I take a personal interest in the on-going debate on the data showing that musicians tend to have higher than the median IQs.
After all, I’ve spent much of my life in the company of musicians, having had the chance to observe dozens of them at close quarters. And true enough, some of them are highly intelligent. (By way of protecting my social and family life, I hasten to state unreservedly and unequivocally that both my wife and one of my closest friends fall into that category.)
However, most musicians I’ve known, including some famous ones, don’t strike me as intellectual giants. And some of those who can get around keys or strings at supersonic speeds, and command stratospheric fees, are simply daft.
Then, as any logician will tell you, correlation doesn’t equate causality. Music may not necessarily make people smarter, but those with high IQs are more likely to gravitate towards the concert platform.
Moreover, those who do make it to the concert platform typically start to prepare for that feat at a time when they haven’t quite learned to talk yet, much less make choices about their career plans. They were led to music by their parents, which at that stage says more about the parents than the offspring.
No such grown-ups can possibly have a pecuniary interest in encouraging their tots to study music seriously. After all, it takes years of lessons to decide whether a child has a professional potential, and more years to judge whether that potential is likely to be realised.
Hence it’s mainly for cultural reasons that parents spend oodles of time, effort and money to guide their children to Bach and Beethoven. They must love music, understand how vital it is to our culture and therefore believe that exposure to music will make their children better people – even if it doesn’t make them international stars.
It’s likely that parents who accept much personal sacrifice to pursue that educational goal are themselves intelligent people. And intelligent people are more likely to spawn clever children.
Also, an intelligence quotient measures not intelligence, but merely the potential for developing it. IQ relates to intelligence the way musicality relates to musicianship – musical people may never become musicians, and people with high IQs may never become thinkers.
For example, everybody considered Bobby Fischer one of the best chess players ever, but nobody – including probably even his mother – considered him an intelligent man. Yet his IQ was off every known scale. (Incidentally, many chess players are musicians and vice versa. The two skills are related: chess players develop the cognitive skills to arrange elements in space; musicians, to arrange them in time.)
This is yet another example of how deceptive statistics can be. An unvarnished datum may be a matter of interest, but it seldom elucidates an issue in all its complexity. That, however, doesn’t make statistics useless. They just need to be treated with caution.

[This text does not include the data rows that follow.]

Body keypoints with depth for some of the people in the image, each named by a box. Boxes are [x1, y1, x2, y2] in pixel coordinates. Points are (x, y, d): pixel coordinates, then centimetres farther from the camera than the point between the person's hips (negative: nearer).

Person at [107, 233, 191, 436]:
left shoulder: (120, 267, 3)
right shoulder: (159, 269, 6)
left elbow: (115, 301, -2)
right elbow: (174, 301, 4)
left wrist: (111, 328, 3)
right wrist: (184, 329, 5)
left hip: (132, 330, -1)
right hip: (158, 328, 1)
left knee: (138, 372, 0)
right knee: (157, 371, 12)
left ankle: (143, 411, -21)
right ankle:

In this case, the link between music and intelligence can’t be dismissed just because statistics don’t paint the full picture. For, combining logic with personal observation, I’m convinced that music makes some people more intelligent.
For example, it’s certain that musicians of the calibre of, say, Gieseking, Menuhin, Gould, Szigeti, Yudina or Grumiaux (and of course the two individuals mentioned in the second paragraph above) had their innate intelligence further developed by music.
The abundance of musicians who acquire the biomechanical skills necessary for virtuoso performance suggests that such talents are spread rather wide. However, great musicians are few because they go beyond that. They combine virtuosity with a deep analytical ability and a broad cultural outlook.
A great musician has to have the intricate mind to analyse the complex relationships of harmonies, tempi, sonorities and dynamics within a piece – and also to understand how the piece fits into the overall work of its composer, how the composer relates to the music of his time and over history, and how music expresses the ethos of our civilisation.
A mindless virtuoso can have a brilliant career without such intelligence. But he’ll never reach the level of the musicians I mentioned above, at random.
For all those Genome Projects and Decades of the Brain, the human mind remains a mystery, unsolved and probably unsolvable. Scientists don’t even know what a thought is, which is understandable. Natural sciences deal with the natural, which is to say material, world. And thought lives in another world, one that materialists stupidly insist doesn’t exist.
That’s why the questions similar to those I’ve touched upon will never be answered definitively. Not in a lab, not by a sociological survey – and, much as I hate to admit this, not even by me.
One thing is beyond doubt, to me at any rate: music too resides in that other world. And, if I can be forgiven wild conjecture, it may well live on a higher floor than even the rational mind.